Das bedeutet rechtlich, dass der Erbverzicht des G G z S-W - ebenso wie nach der gesetzlichen Vermutung des § 2350 Abs. 2 BGB, wenn auch nicht aufgrund dieser Vermutung, - hier aufschiebend bedingt war durch die spätere Alleinerbschaft des (allein verbliebenen Abkömmlings und) Bruders, also des Klägers. Diese Bedingung ist aber nicht eingetreten, weil aufgrund des Erbvertrags von 2000 Alleinerbe der Beklagte wurde. Damit ist der bedingte Erbverzicht des G G z S-W mangels Eintritt der Bedingung unwirksam mit der - bereits dargestellten - Rechtsfolge, dass § 2310 S. 1 (und nicht S. 2) BGB greift, der Bruder G wegen der Unwirksamkeit seines Verzichts bei der Ermittlung des Erbteils des Klägers also mitgezählt wird und dem Kläger selbst aus eigenem Recht also lediglich ein Pflichtteilsanspruch über 25 % (und nicht 50 %) des Erbes zusteht.

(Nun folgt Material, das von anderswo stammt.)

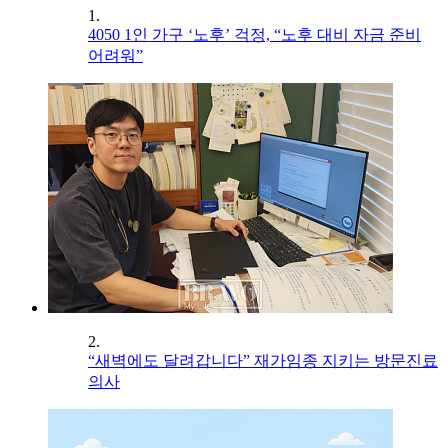
1.
4050 1인 가구 ‘노후’ 걱정, “노후 대비 자금 준비
어려워”
2.
“새벽에도 달려갑니다” 재가임종 지키는 방문진료
의사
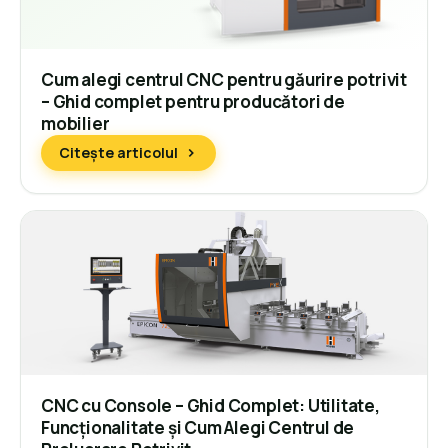
Cum alegi centrul CNC pentru găurire potrivit
– Ghid complet pentru producători de
mobilier
Citește articolul
CNC cu Console – Ghid Complet: Utilitate,
Funcționalitate și Cum Alegi Centrul de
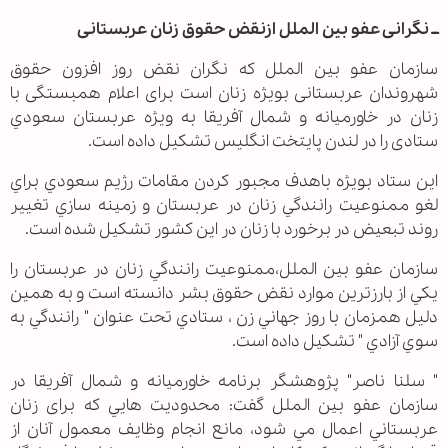
ــ نگرانی عفو بین الملل ازنقض حقوق زنان عربستانی
سازمان عفو بين الملل که نگران نقض روز افزون حقوق
شهروندان عربستانی بویژه زنان است برای اعلام همبستگی با
زنان در خاورميانه و شمال آفريقا به ويژه عربستان سعودي
ستادی را در لندن پایتخت انگلیس تشکیل داده است.
اين ستاد بویژه باهدف مجبور کردن مقامات رژیم سعودي براي
لغو ممنوعيت رانندگي زنان در عربستان و زمينه سازي تغییر
روند تبعيض در برخورد با زنان در این کشور تشكيل شده است.
سازمان عفو بين الملل،ممنوعيت رانندگي زنان در عربستان را
يكي از بارزترين موارد نقض حقوق بشر دانسته است و به همین
دلیل همزمان با روز جهاني زن ، ستادي تحت عنوان " رانندگي به
سوي آزادي " تشكيل داده است.
" سلنا ناصر" پژوهشگر برنامه خاورميانه و شمال آفريقا در
سازمان عفو بين الملل گفت: محدوديت هايي كه برای زنان
عربستاني اعمال مي شود‌، مانع انجام وظايف معمول آنان از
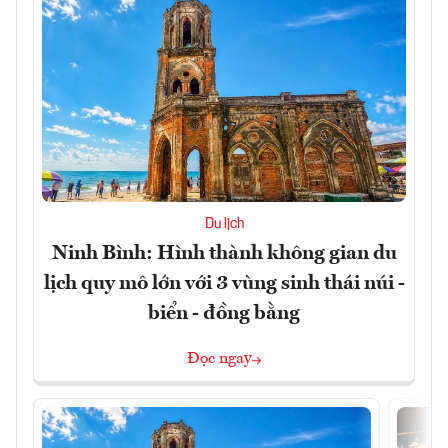
Du lịch
Ninh Bình: Hình thành không gian du
lịch quy mô lớn với 3 vùng sinh thái núi -
biển - đồng bằng
Đọc ngay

2.2.3. Dennoch hat die Berufung des Beklagten im Ergebnis keinen Erfolg, denn unstreitig hat G G z S-W im Jahr 2004 seinen Pflichtteilsanspruch in Höhe von 25 % an den Kläger abgetreten. Da, wie dargelegt, der bedingte Erbverzicht des Bruders G mangels Bedingungseintritt unwirksam war, hat auch der Bruder und Sohn G sein Erbe allein und erst durch die letztwillige Verfügung des Erbvertrages des Vaters mit dem Beklagten von 2002 verloren und deshalb seinen Pflichtteilsanspruch als gesetzlicher Erbe (und 1987 nicht wirksam verzichtet Habender) behalten. Anhaltspunkte dafür, dass der Erbverzicht unwirksam, der Pflichtteilsverzicht aber dennoch wirksam gewesen wäre, sind weder vorgetragen noch ersichtlich. Der Bruder des Klägers war daher rechtlich nicht gehindert, seinen verbliebenen Pflichtteilsanspruch an den Kläger abzutreten. Damit kann der Kläger gegen den Beklagten als den testamentarischen Alleinerben seines Vaters diesen weiteren Pflichtteilsanpruch in Höhe von 25 % zwar nicht aus eigenem, wohl aber aus abgetretenem Recht geltend machen. Im Ergebnis steht dem Kläger also, wie vom Landgericht ausgesprochen, ein Pflichtteilsanspruch in Höhe von 50 % zu, wenn auch nur gestützt auf die Kombination von eigenem und abgetretenem Recht, also sozusagen in der Fassung des - in der Berufungsinstanz erstmals gestellten - Hilfsantrages. Dieser Umstand rechtfertigt es auch, dem Kläger trotz seines wirtschaftlichen Obsiegens einen Teil der Kosten des Rechtsstreits aufzuerlegen.

Die Nebenentscheidungen beruhen auf § 91 Abs. 1, § 92 Abs. 1, § 97 Abs. 2, § 708 Zf. 10, § 711 ZPO.

Der Wert der Beschwer des Beklagten beträgt 440 000 € (das sind 80 % von 50 % von 1,1 Mio. €).

Es besteht kein Anlass, die Revision - erneut - zuzulassen.